I don't know if $900 is where they started when the stadium first opened, but the fact you can apparently buy those tickets direct from the ticket office (i.e., those best seats aren't owned by deep pocket season ticket owners) tells me that even in NY there is a very limited market for a $900 seat.



Even still, as others have stated, you can't compare the NY market to any other market, not just Pittsburgh.

Big Market Reality, maybe Nutting isn't cheap, the fans are

Posted: Mon Jun 26, 2017 1:01 pm
by SammyKhalifa
5A5D4B434D5A1D11684F45494144064B4745280 wrote: I was looking into buying some Yankee tickets for my wife and I in Sept vs. Baltimore - she's a big Yankee fan.

$900.00 each for seats between home plate and 1B, 4 rows from the field.



Hey, we want to have a huge payroll, right?

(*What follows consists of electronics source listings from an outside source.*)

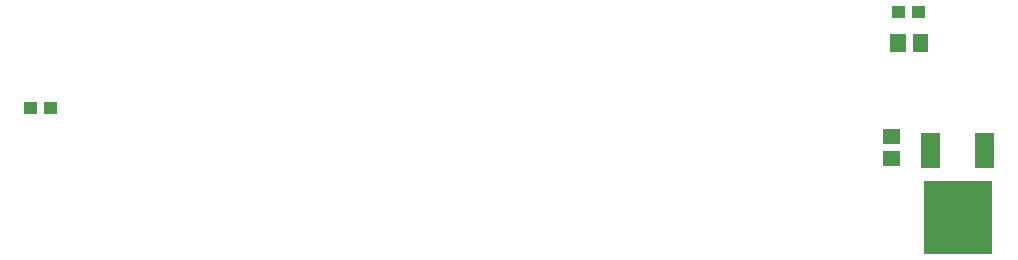
<source format=gbr>
G04 start of page 10 for group -4014 idx -4014 *
G04 Title: (unknown), bottompaste *
G04 Creator: pcb 20091103 *
G04 CreationDate: Wed 16 Nov 2011 10:52:43 GMT UTC *
G04 For: jeanmarc *
G04 Format: Gerber/RS-274X *
G04 PCB-Dimensions: 657480 551181 *
G04 PCB-Coordinate-Origin: lower left *
%MOIN*%
%FSLAX25Y25*%
%LNBACKPASTE*%
%ADD35R,0.0512X0.0512*%
%ADD36R,0.0394X0.0394*%
%ADD37R,0.0630X0.0630*%
%ADD38R,0.2280X0.2280*%
G54D37*X608433Y263825D02*Y258325D01*
X626433Y263825D02*Y258325D01*
G54D38*X617433Y239575D02*Y237975D01*
G54D36*X604298Y307181D02*X604692D01*
X597606D02*X598000D01*
G54D35*X594991Y258277D02*X595777D01*
X594991Y265757D02*X595777D01*
X597520Y297181D02*Y296395D01*
X605000Y297181D02*Y296395D01*
G54D36*X314936Y275189D02*X315330D01*
X308244D02*X308638D01*
M02*

</source>
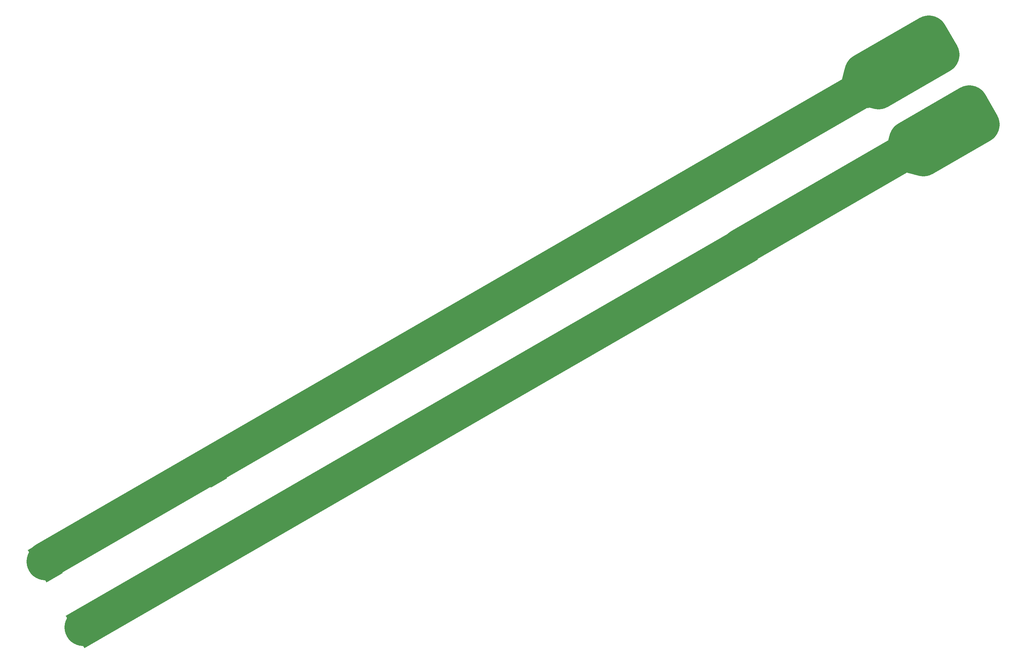
<source format=gtl>
G04 #@! TF.GenerationSoftware,KiCad,Pcbnew,7.0.2-0*
G04 #@! TF.CreationDate,2024-01-28T20:09:10-06:00*
G04 #@! TF.ProjectId,bus_bar,6275735f-6261-4722-9e6b-696361645f70,rev?*
G04 #@! TF.SameCoordinates,Original*
G04 #@! TF.FileFunction,Copper,L1,Top*
G04 #@! TF.FilePolarity,Positive*
%FSLAX46Y46*%
G04 Gerber Fmt 4.6, Leading zero omitted, Abs format (unit mm)*
G04 Created by KiCad (PCBNEW 7.0.2-0) date 2024-01-28 20:09:10*
%MOMM*%
%LPD*%
G01*
G04 APERTURE LIST*
G04 Aperture macros list*
%AMRotRect*
0 Rectangle, with rotation*
0 The origin of the aperture is its center*
0 $1 length*
0 $2 width*
0 $3 Rotation angle, in degrees counterclockwise*
0 Add horizontal line*
21,1,$1,$2,0,0,$3*%
G04 Aperture macros list end*
G04 #@! TA.AperFunction,ComponentPad*
%ADD10C,2.600000*%
G04 #@! TD*
G04 #@! TA.AperFunction,SMDPad,CuDef*
%ADD11RotRect,5.000000X10.000000X30.000000*%
G04 #@! TD*
G04 #@! TA.AperFunction,Conductor*
%ADD12C,10.000000*%
G04 #@! TD*
G04 APERTURE END LIST*
D10*
X263853873Y-31954022D03*
X260678873Y-26454760D03*
X274648874Y-50651510D03*
X271473873Y-45152249D03*
X269149612Y-53826509D03*
X255179613Y-29629761D03*
X265974613Y-48327248D03*
X258354613Y-35129022D03*
D11*
X243991385Y-40731182D03*
X199892294Y-65949316D03*
X254046384Y-58146953D03*
X210157295Y-83728820D03*
X166163205Y-109128818D03*
X122169114Y-134528817D03*
X78175023Y-159928818D03*
X34180934Y-185328819D03*
X155898205Y-91349317D03*
X111904115Y-116749316D03*
X68015024Y-142331182D03*
X24020932Y-167731182D03*
D12*
X34180934Y-185328819D02*
X78175023Y-159928818D01*
X122169114Y-134528817D02*
X78175023Y-159928818D01*
X166163205Y-109128818D02*
X122169114Y-134528817D01*
X210157295Y-83728820D02*
X166163205Y-109128818D01*
X254046384Y-58146953D02*
X210234159Y-83441953D01*
X210234159Y-83441953D02*
X210157295Y-83728820D01*
X271473873Y-45152249D02*
X254976089Y-54677248D01*
X254976089Y-54677248D02*
X254046384Y-58146953D01*
X274648874Y-50651510D02*
X271473873Y-45152249D01*
X274648874Y-50651510D02*
X259250942Y-59541509D01*
X259250942Y-59541509D02*
X254046384Y-58146953D01*
X155898205Y-91349317D02*
X24097796Y-167444316D01*
X24097796Y-167444316D02*
X24020932Y-167731182D01*
X263853873Y-31954022D02*
X247174225Y-41584022D01*
X247174225Y-41584022D02*
X243991385Y-40731182D01*
X199892294Y-65949316D02*
X241686680Y-41819316D01*
X241686680Y-41819316D02*
X243704520Y-40654317D01*
X260678873Y-26454760D02*
X243081237Y-36614760D01*
X243081237Y-36614760D02*
X241686680Y-41819316D01*
X260678873Y-26454760D02*
X263853873Y-31954022D01*
X243991385Y-40731182D02*
X254989909Y-34381182D01*
X255919612Y-30911477D02*
X254989909Y-34381182D01*
X243704520Y-40654317D02*
X243991385Y-40731182D01*
X155898205Y-91349317D02*
X199892294Y-65949316D01*
M02*

</source>
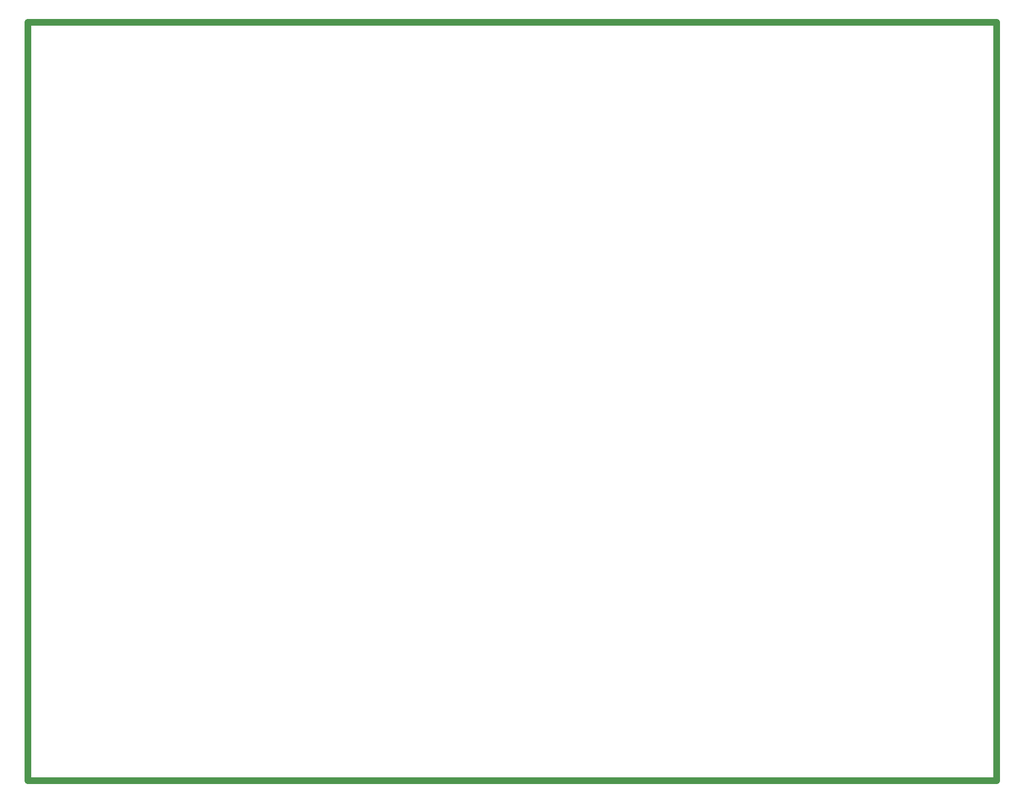
<source format=gko>
%FSTAX23Y23*%
%MOIN*%
%SFA1B1*%

%IPPOS*%
%ADD59C,0.039400*%
%LNpcb_washver2-1*%
%LPD*%
G54D59*
X0016Y05264D02*
Y00736D01*
Y05264D02*
X05948D01*
X0016Y00736D02*
X05948D01*
Y05264D02*
Y00736D01*
M02*
</source>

How many of us would be willing to shell out $900.00 a seat for every Pirate home game? :-






The Yanks created a lot of controversy when they opened New Yankee Stadium with this unheard of premium for the seats you're considering. it was considered robbery from the beginning, even in NY, and those tix often went unsold.



I don't know if $900 is where they started when the stadium first opened, but the fact you can apparently buy those tickets direct from the ticket office (i.e., those best seats aren't owned by deep pocket season ticket owners) tells me that even in NY there is a very limited market for a $900 seat.



Even still, as others have stated, you can't compare the NY market to any other market, not just Pittsburgh.






Probably true, but I bet that they sell as many or more of those $900 tickets as the Pirates sell the $200 Lexus Club seats.